A summary of A Convolutional Neural Network Cascade for Face Detection by Haoxiang Li et al.
Nicholas M. Synovic
- 4 minutes read - 747 wordsA summary of A Convolutional Neural Network Cascade for Face Detection
Haoxiang Li et al. CVPR, 2015 DOI
For the summary of the paper, go to the Summary section of this article.
Table of Contents
First Pass
Read the title, abstract, introduction, section and sub-section headings, and conclusion
Problem
What is the problem addressed in the paper?
The problem addressed in this paper is that previous works relied on Haar features which work for when faces are looking at the camera head on. However, these features are not enough to capture faces at angles and are hand crafted.
Motivation
Why should we care about this paper?
This paper proposes a model architecture for face detection that relies on a cascade of CNNs to detect not only if there is a face, but also where a face is within an image.
Category
What type of paper is this work?
This paper is a face detection and model architecture paper.
Context
What other types of papers is the work related to?
This paper is most closely related to work that involves face detection.
Contributions
What are the author’s main contributions?
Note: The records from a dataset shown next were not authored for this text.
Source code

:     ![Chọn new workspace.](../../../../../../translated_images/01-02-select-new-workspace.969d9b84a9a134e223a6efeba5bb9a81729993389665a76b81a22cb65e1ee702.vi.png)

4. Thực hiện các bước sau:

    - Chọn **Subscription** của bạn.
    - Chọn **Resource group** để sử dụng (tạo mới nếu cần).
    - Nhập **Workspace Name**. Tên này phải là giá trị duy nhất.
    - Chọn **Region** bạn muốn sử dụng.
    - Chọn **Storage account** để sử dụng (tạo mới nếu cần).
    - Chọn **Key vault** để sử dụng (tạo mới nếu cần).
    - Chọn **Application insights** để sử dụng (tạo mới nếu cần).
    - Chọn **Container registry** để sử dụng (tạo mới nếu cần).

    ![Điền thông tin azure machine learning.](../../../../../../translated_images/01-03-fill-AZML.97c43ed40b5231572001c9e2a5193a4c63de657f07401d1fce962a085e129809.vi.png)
The authors contributions are a CNN cascade for fast face detection, a bounding box calibration method for fine tuning the localization of the model, a multi-resolution CNN architecture for face detection, and a SOTA model implementation of the architecture for face detection.
Second Pass
A proper read through of the paper is required to answer this
Background Work
What has been done prior to this paper?
Work has been done previously to use neural networks for face detection.
Figures, Diagrams, Illustrations, and Graphs
Are the axes properly labeled? Are results shown with error bars, so that conclusions are statistically significant?
All of the figures, charts, and tables are clear and easy to read.
Clarity
Is the paper well written?
This paper is well written.
Relevant Work
Mark relevant work for review
The following relevant work can be found in the Citations section of this article.
Methodology
What methodology did the author’s use to validate their contributions?
The authors measured the recall of their model and others on the Annotated Face (Landmarks) in the Wild datasets.
Author Assumptions
What assumptions does the author(s) make? Are they justified assumptions?
The major assumption that the authors made was that a cascade of CNNs could learn face detection better than an end to end model.
Correctness
Do the assumptions seem valid?
Not really. As more and more modern literature is released about computer vision, the trend is to train a model end to end on a particular task, rather than use a cascade of models.
Future Directions
My own proposed future directions for the work
I think a reimplementation would be cool to do. However, I’d like to compare this model to end to end solutions as well.
Open Questions
What open questions do I have about the work?
Why were VGA sized images (800 x 600 pixels) used instead of transforming the images into smaller inputs such as 224 x 224?
Author Feedback
What feedback would I give to the authors?
This is a good paper. However, I would encourage the authors to explore implementing this model on mobile or low powered systems if it is that efficient to run on a CPU or GPU.
Summary
A summary of the paper
The paper A Convolutional Neural Network Cascade for Face Detection by Haoxiang Li et al. [1] presents a CNN based solution for face detection. Their solutions aims to be robust against faces that are not looking directly at the camera. Their model architecture involves a cascade of 6 CNNs that aim to first identify if a first is in the image using dense features (first 3 CNNs), then isolate and locate faces within the scene (last 3 CNNs). The general architecture of the solution is: 12 layers, 12 layers + calibration, 24 layers, 24 layers + calibration, 48 layers, 48 layers + calibration. This architecture was able to achieve SOTA performance on the Annotated Face (Landmarks) in the Wild datasets.
Summarization Technique
This paper was summarized using a modified technique proposed by S. Keshav in his work How to Read a Paper [0].